*Exercise instructions*
Identify every line in the records below that contains the word "layout", and copy each of those lines.

START Extracted information

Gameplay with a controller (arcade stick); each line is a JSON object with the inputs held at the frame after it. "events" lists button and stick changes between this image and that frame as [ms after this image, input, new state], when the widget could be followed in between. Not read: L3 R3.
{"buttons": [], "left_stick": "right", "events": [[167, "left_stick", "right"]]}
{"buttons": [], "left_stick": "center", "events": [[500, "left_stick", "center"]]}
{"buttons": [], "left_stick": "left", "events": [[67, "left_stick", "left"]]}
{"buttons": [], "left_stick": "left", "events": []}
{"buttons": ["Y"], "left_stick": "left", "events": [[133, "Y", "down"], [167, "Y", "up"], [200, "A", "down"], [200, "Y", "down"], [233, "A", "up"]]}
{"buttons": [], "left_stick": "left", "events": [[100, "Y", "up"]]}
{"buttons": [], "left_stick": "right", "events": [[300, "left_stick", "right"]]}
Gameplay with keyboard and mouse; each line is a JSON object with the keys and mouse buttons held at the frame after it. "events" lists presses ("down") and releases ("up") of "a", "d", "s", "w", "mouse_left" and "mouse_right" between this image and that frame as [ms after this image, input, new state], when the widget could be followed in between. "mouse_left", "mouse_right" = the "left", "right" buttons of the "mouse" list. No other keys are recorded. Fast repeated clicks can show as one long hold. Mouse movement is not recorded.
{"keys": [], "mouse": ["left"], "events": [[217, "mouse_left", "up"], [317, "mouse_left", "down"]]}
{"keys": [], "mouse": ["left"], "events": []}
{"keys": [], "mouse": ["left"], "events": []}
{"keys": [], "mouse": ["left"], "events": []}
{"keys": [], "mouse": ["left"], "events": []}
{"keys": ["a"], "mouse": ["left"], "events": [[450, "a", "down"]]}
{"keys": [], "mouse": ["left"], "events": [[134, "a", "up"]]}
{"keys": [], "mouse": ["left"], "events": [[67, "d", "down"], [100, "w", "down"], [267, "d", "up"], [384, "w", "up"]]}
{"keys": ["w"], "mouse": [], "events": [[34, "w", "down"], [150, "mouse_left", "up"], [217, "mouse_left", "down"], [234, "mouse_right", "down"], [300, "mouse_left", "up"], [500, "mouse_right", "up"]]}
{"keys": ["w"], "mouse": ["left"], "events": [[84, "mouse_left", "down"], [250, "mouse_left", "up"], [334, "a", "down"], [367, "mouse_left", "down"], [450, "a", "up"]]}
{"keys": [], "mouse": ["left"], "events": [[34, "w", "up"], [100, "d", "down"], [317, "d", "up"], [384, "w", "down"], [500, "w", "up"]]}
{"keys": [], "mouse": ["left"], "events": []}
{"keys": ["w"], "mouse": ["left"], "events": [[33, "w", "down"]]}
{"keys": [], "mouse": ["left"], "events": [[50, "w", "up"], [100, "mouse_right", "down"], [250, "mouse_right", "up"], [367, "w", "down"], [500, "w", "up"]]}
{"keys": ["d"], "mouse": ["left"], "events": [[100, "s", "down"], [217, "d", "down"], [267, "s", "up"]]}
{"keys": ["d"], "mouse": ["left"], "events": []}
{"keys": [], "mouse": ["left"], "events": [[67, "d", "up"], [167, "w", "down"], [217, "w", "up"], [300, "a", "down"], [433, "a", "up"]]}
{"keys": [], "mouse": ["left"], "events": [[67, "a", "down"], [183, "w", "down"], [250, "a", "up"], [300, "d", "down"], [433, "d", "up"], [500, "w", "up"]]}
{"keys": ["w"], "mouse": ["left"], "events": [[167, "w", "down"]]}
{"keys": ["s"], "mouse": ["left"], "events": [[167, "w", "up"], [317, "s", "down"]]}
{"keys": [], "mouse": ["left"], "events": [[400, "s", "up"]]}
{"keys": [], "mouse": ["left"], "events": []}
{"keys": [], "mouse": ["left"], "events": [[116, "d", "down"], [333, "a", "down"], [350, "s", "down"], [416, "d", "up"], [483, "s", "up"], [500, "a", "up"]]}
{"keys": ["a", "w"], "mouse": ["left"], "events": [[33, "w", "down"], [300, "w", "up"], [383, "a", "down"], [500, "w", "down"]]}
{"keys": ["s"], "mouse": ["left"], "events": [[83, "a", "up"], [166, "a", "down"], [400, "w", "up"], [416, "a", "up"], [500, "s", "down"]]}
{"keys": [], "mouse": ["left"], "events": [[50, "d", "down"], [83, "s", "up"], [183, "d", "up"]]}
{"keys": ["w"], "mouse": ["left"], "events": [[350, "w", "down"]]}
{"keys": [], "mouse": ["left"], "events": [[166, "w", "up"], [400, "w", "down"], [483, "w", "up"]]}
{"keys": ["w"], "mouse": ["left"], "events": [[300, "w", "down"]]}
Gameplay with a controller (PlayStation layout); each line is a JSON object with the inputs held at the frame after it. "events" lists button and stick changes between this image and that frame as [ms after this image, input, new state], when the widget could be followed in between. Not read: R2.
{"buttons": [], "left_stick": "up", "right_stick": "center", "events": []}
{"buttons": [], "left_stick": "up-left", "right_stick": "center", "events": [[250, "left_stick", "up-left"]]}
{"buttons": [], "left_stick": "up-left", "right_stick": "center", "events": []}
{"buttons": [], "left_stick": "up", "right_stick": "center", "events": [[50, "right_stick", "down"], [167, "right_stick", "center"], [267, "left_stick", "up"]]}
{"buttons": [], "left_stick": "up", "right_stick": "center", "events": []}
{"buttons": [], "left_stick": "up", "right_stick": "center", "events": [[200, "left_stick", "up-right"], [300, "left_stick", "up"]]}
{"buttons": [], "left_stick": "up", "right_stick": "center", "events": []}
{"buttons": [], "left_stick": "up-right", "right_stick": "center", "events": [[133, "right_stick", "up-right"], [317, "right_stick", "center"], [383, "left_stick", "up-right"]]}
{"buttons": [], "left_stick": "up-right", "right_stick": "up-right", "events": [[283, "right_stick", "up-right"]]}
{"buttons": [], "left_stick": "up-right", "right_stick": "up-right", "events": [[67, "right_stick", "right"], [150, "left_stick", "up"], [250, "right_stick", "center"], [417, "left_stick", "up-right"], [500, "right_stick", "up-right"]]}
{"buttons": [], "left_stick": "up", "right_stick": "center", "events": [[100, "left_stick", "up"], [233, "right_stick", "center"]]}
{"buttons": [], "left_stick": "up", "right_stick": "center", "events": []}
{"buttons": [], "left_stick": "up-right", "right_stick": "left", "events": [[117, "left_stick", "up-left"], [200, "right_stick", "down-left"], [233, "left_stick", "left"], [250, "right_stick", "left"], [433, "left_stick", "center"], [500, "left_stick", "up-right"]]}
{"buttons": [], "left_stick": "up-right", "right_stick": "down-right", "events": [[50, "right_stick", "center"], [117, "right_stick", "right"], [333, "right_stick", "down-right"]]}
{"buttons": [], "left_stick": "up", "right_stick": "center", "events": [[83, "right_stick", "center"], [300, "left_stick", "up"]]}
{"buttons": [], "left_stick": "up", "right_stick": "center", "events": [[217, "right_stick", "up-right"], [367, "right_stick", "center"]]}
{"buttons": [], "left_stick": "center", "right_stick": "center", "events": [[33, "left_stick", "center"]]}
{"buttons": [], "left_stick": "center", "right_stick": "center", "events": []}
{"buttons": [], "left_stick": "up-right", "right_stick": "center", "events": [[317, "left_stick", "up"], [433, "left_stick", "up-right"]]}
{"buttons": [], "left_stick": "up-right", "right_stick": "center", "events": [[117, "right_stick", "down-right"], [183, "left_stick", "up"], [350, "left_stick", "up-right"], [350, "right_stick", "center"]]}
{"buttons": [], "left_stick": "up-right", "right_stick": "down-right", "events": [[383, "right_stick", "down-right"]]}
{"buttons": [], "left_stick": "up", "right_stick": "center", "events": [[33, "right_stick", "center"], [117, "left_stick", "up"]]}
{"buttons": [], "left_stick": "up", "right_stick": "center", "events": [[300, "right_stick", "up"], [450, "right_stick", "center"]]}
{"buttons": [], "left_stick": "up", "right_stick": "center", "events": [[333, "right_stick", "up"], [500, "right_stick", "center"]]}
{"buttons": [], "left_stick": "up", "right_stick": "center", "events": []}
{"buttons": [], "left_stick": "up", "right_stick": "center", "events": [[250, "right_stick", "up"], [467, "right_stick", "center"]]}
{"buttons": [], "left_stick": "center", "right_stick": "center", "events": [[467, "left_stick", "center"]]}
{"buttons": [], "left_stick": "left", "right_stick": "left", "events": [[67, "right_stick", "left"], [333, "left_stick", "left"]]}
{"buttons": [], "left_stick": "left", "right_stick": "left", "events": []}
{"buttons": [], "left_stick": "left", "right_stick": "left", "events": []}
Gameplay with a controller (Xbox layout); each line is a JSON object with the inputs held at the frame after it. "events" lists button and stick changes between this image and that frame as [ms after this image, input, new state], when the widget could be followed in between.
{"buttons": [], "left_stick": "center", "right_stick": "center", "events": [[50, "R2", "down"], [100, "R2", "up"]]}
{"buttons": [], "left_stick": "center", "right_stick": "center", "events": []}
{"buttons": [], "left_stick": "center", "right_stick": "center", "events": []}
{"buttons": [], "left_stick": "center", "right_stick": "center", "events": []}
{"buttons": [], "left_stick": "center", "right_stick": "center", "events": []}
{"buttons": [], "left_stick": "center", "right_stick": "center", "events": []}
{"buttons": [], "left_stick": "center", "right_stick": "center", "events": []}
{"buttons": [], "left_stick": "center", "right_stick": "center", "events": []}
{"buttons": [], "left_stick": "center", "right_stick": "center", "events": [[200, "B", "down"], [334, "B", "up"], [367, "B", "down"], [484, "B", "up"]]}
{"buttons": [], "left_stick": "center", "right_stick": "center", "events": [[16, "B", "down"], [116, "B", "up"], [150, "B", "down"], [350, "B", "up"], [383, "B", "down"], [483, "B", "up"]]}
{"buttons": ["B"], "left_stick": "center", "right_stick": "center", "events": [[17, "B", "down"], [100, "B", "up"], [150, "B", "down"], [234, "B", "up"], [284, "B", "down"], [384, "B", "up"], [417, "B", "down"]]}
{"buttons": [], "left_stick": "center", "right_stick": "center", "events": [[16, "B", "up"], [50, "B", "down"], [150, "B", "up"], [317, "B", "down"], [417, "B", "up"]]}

END Extracted information

*Answer to the problem*
Gameplay with a controller (PlayStation layout); each line is a JSON object with the inputs held at the frame after it. "events" lists button and stick changes between this image and that frame as [ms after this image, input, new state], when the widget could be followed in between. Not read: R2.
Gameplay with a controller (Xbox layout); each line is a JSON object with the inputs held at the frame after it. "events" lists button and stick changes between this image and that frame as [ms after this image, input, new state], when the widget could be followed in between.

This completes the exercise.